Face à ces critiques relayées sur Twitter dans la matinée, la DG Elargissement décide de retirer la vidéo et publie un communiqué signé du directeur général pour « regretter que le clip ait été perçu comme raciste » et « s’excuser auprès de tous ceux qui ont pu se sentir offensé ».

Il s’agissait d’un clip viral ciblant un public jeune (16-24 ans) à travers une diffusion dans les réseaux sociaux en détournant les codes de leurs univers, les films d’arts martiaux et les jeux vidéo. Les réactions furent d’ailleurs positives lors des focus groupes de test. Ces partis-pris avaient été choisi pour attirer les jeunes et augmenter leur curiosité sur une politique importante de l’UE.

Ainsi, la communication de crise de la DG Elargissement par la rapidité de réaction et la diffusion ciblée via Twitter semble plutôt bien gérée. Reste le prix élevé de toute l’opération, tant au niveau budgétaire qu’en termes d’image.

Année européenne du vieillissement actif : comment la communication caricature les seniors ?

Pour la 2e fois – ce qui est inédit depuis la création des Années européennes en 1983 – les « seniors » font l’objet d’une attention particulière : après l’Année européenne des personnes âgées et de la solidarité entre les générations en 1993, place à l’Année européenne du vieillissement actif et de la solidarité intergénérationnelle en 2012 (cf. timeline des Années européennes). L’enjeu de la place et du rôle des plus de 65 ans dans la société et l’économie est effectivement important en Europe. Dommage qu’il soit gâché par une communication caricaturale…

Qu’est-ce qu’un senior ? Comment le représenter ?

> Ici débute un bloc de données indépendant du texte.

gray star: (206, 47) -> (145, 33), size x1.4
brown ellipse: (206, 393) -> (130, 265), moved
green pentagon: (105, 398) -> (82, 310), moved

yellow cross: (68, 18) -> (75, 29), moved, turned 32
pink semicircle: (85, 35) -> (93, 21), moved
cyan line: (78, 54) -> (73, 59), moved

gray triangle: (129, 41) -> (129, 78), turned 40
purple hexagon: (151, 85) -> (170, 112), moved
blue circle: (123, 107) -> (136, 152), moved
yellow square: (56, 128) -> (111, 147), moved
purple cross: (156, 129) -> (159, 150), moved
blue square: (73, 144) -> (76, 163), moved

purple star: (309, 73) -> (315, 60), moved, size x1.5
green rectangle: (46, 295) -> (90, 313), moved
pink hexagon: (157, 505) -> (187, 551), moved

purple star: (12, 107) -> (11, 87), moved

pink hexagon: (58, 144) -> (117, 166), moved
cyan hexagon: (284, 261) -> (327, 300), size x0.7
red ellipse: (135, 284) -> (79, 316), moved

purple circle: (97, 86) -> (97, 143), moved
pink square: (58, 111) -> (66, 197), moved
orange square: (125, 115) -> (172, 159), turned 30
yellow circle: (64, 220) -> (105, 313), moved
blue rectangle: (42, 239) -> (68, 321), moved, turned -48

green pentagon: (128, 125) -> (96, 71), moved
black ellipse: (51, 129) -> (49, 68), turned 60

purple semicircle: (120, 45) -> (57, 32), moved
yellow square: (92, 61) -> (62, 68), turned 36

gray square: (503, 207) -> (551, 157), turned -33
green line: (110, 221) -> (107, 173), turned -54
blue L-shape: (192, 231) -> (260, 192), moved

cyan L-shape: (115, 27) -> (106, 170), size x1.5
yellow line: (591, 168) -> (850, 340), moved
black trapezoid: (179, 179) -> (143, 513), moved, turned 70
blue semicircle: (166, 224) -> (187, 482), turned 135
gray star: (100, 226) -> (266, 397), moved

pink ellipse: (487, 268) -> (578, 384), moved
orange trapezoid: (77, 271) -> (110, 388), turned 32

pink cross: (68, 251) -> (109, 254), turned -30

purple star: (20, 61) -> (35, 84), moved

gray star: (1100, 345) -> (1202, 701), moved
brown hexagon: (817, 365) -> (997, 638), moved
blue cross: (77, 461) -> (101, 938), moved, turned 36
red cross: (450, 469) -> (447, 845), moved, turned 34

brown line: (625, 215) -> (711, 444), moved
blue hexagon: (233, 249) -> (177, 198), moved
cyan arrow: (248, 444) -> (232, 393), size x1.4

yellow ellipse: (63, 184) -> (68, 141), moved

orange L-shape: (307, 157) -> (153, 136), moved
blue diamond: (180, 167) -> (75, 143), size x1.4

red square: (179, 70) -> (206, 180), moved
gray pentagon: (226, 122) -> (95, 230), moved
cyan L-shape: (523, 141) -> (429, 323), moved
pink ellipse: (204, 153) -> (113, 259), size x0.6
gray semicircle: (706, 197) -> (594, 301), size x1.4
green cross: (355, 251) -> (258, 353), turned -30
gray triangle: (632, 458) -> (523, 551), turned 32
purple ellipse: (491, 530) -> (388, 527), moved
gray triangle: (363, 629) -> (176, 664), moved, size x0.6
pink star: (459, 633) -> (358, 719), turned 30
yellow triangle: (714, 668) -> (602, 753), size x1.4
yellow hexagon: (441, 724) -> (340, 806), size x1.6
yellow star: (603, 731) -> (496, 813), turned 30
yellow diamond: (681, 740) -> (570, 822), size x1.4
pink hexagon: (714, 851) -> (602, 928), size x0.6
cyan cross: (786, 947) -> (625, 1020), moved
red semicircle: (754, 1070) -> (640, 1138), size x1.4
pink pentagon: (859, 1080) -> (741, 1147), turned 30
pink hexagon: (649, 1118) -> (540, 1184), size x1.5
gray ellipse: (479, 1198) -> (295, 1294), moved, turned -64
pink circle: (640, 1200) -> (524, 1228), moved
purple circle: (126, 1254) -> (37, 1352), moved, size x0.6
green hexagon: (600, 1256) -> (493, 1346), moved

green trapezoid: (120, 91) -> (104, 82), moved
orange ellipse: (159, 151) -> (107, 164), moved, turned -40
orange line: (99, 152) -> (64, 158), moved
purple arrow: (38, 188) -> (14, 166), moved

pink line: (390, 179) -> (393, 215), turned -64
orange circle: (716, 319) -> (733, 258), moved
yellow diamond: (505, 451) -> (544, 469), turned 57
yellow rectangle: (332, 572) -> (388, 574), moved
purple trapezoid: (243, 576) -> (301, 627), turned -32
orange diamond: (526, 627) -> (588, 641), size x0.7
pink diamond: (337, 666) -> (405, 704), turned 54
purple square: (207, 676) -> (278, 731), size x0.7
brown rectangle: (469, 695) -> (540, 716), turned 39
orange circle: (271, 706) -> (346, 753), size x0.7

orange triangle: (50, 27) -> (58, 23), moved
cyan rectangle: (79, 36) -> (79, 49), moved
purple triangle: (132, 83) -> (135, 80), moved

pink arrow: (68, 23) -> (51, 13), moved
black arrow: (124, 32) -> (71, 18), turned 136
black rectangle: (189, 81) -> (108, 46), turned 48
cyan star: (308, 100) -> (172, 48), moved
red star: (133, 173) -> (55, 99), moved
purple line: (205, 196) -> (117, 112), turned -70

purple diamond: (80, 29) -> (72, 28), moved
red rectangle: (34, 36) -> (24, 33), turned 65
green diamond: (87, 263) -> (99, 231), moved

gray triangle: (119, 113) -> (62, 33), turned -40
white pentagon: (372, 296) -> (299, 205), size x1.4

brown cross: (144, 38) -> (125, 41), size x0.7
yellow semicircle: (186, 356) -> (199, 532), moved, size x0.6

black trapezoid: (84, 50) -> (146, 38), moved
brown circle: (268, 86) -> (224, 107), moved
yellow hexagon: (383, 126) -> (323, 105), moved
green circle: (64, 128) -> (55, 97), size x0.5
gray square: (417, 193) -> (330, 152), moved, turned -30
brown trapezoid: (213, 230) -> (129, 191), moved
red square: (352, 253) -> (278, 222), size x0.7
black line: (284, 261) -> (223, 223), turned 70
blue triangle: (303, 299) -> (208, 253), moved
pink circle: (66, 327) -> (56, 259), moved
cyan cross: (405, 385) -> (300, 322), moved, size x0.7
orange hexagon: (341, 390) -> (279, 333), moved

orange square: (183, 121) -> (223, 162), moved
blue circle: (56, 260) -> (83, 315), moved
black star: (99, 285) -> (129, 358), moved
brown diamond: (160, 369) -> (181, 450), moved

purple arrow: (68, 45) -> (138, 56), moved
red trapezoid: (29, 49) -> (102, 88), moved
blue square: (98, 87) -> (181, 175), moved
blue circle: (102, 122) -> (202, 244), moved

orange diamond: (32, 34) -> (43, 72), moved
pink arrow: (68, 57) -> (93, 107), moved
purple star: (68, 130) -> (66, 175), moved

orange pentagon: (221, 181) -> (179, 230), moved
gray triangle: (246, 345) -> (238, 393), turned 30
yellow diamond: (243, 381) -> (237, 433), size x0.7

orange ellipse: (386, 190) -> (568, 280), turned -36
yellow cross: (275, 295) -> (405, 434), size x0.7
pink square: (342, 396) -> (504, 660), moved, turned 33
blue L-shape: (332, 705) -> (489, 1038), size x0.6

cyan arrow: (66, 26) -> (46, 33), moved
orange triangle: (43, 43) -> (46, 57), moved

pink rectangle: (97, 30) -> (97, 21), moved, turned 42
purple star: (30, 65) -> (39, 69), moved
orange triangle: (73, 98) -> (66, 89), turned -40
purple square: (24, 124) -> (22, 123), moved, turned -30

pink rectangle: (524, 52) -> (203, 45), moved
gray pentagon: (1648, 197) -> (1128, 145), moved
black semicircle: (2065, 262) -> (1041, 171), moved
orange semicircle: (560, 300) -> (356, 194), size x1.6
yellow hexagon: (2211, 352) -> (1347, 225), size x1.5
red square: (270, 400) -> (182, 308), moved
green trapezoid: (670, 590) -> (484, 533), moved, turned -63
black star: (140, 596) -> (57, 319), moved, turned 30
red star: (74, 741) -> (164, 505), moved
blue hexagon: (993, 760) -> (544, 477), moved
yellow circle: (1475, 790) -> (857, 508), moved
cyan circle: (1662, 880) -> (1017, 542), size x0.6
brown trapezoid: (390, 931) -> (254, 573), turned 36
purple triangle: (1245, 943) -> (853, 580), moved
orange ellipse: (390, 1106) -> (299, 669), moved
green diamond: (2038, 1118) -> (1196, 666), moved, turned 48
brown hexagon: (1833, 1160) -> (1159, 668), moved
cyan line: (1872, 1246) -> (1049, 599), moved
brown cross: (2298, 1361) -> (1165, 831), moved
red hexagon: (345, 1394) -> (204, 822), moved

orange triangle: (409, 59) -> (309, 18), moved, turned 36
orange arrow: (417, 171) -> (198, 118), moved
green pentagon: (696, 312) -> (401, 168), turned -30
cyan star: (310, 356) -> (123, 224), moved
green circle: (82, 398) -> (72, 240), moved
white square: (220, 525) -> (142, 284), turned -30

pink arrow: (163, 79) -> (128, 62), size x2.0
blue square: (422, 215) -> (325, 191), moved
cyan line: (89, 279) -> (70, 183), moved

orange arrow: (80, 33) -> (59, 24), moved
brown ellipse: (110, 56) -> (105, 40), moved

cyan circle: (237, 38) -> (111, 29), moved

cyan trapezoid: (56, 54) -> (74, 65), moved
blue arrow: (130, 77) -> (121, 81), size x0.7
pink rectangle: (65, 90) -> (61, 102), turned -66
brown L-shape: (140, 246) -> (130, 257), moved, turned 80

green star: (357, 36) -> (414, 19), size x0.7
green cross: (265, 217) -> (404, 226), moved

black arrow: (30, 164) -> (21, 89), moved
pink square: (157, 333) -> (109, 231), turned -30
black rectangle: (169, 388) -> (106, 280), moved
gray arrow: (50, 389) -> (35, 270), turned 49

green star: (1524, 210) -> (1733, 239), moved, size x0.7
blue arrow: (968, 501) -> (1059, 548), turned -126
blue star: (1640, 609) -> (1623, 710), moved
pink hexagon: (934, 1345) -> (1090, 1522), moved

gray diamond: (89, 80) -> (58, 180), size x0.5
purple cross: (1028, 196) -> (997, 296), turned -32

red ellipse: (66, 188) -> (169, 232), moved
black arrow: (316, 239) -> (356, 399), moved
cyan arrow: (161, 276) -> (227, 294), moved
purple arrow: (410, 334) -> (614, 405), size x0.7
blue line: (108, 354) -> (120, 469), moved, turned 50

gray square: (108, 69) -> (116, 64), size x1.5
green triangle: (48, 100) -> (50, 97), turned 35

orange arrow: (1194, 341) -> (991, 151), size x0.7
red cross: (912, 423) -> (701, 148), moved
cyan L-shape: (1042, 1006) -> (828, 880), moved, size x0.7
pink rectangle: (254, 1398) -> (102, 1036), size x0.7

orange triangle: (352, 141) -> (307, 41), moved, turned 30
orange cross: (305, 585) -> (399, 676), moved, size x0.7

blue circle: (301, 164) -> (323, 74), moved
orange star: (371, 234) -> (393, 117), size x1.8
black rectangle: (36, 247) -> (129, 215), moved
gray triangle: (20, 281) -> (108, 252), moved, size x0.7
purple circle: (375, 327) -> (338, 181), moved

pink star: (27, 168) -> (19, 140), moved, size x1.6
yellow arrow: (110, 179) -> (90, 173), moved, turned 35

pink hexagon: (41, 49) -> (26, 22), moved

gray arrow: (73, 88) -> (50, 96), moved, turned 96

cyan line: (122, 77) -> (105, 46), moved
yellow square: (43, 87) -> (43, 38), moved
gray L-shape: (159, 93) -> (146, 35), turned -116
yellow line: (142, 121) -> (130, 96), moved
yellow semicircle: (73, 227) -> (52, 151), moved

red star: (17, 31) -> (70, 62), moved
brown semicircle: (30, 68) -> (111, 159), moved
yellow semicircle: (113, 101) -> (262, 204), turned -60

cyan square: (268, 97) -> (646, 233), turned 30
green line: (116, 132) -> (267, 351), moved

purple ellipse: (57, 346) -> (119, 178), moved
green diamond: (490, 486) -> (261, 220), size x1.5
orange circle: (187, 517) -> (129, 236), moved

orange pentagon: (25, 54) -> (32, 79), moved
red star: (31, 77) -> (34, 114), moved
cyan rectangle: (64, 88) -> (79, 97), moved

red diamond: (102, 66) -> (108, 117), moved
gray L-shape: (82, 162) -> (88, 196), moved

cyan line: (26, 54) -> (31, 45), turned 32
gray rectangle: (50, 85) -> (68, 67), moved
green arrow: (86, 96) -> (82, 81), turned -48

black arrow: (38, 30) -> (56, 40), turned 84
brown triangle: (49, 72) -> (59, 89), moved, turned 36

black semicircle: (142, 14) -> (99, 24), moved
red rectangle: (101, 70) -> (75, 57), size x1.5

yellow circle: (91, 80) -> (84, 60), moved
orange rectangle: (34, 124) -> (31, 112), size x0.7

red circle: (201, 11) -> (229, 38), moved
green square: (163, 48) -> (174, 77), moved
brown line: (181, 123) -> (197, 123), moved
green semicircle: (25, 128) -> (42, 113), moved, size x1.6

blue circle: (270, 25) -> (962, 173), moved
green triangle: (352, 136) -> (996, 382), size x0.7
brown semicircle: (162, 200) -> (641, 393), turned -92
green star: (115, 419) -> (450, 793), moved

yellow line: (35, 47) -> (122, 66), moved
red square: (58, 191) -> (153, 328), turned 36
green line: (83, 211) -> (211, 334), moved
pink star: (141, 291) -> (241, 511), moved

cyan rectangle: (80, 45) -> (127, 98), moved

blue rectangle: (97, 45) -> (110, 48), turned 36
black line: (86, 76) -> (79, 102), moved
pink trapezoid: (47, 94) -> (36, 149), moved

Selon l’Eurobaromètre spécial 378 « Vieillissement actif » publié en janvier 2012, les définitions entre « jeune » et « vieux » diffèrent selon les pays. En moyenne, les Européens croient que les gens commencent à êtres considérés comme vieux juste avant 64 ans et ne sont plus considérés comme jeune dès l’âge de 42 ans.

La question de la représentation de la population des plus de 65 ans est un défi pour toute communication qui veut aider à ne plus percevoir les personnes âgées comme un fardeau pour la société et qui met en valeur les potentiels et les opportunités plutôt que les limites et les obstacles.

« Il n’est jamais trop tard pour… » : la communication caricaturale de la Commission européenne

Les outils promotionnels de la campagne de communication officielle de l’Année européenne du vieillissement actif interpellent tant leur volonté de changer les perceptions que par leur respect du politiquement correct. Certains visuels caricaturent des seniors en pleine régression infantile :

Par ailleurs, le site officiel de l’Année européenne 2012 est particulièrement pauvre en contenus. Alors que l’intention de « mettre l’accent sur les exemples de personnes âgées qui aident les jeunes et renforcent les liens entre générations » figure dans la brochure institutionnelle, aucun des « récits intergénérationnels où puiser l’inspiration » n’est visible en ligne.

site_annee_europeenne_vieilllissement_actif

Au total, la question de l’efficacité des Années européennes en tant que campagne de sensibilisation est de nouveau posée en 2012.